Right now the people we are getting them from have them on dumor sweet feed and hay from a local farm. The wether is still nursing but is getting a bottle once a day so they can milk. (The doe we are getting is not the mother) They are beginning to slowly feed them less grain. They take good care of their goats but I don't think researched much. They have never had a wether. 

Ideally I think I want them either off the grain or down to barely a handful. I would rather give them some apples/carrots/other veggies as a treat instead of the grain. We have access to the same hay so I will use it I also would prefer the wether to be on cows milk instead of a replacer. But I'm not sure what they have him on so I may have to switch that over too.

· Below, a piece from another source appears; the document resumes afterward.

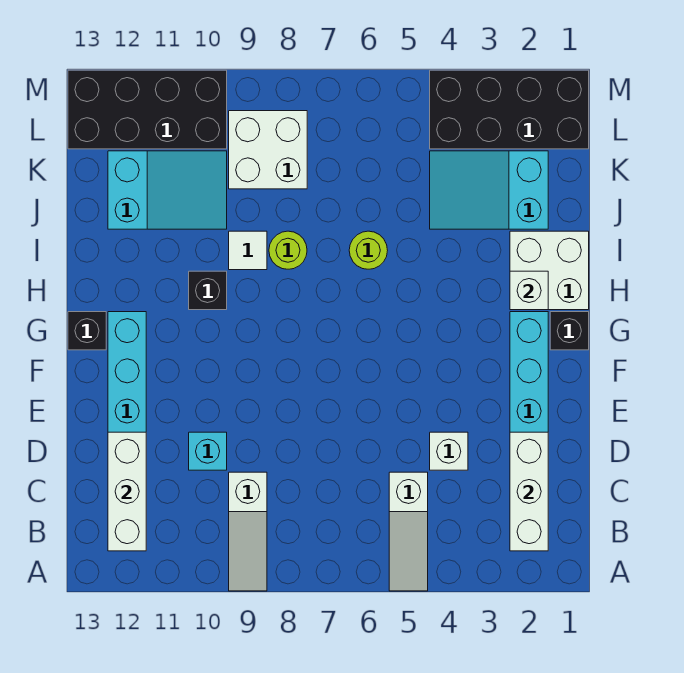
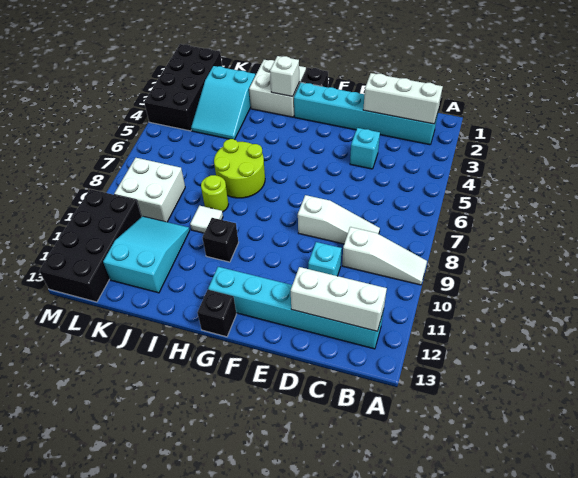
white 1x3 slope [389,472,428,591] -> white 1x3 slope moved to [298,195,380,244]
white 1x1 brick [430,432,468,470] -> cyan 1x1 brick [350,128,380,169]
lime 1x1 round brick [349,231,388,269] -> lime 2x2 round brick [214,139,265,198]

I will start to look into the kelp. And see if I can find the ammonium chloride at a good price, jeffers has a dumb freight fee on it.


----------



## ksalvagno (Oct 6, 2009)

Sometimes paying that is worth it. I had to pay $27 shipping on a $9 cobalt block but I'm seeing good results already and it will take a long time time for them to go through it.


----------



## Greybird (May 14, 2014)

I found a 3lb bag of A/C on Ebay for $10.00, and that was with free shipping.
It seems to be lasting pretty well since I barely use a handful of it a week.
Their Manna Pro minerals already have A/C included, but they have a second very salty kind of mineral that they like too (Redmond) so I've been adding it to that one every time I fill up the dish.


----------



## lottsagoats (Dec 10, 2012)

Are you going to continue milking the doe? What breeds are they? Growing kids need the extra energy that concentrates provide, same goes for milkers. If you were feeding alfalfa hay, that could replace some of the grains, but most milkers do not produce well on just hay and browse.


----------



## italgal81 (Aug 16, 2014)

They are nigerian dwarfs. The doe isn't the mother. We are getting them from friends who live in the city so they can only have 3 at a time. They bred one of their does, who had a girl and boy. We are getting the boy and one of the other does and they will keep the doeling.


----------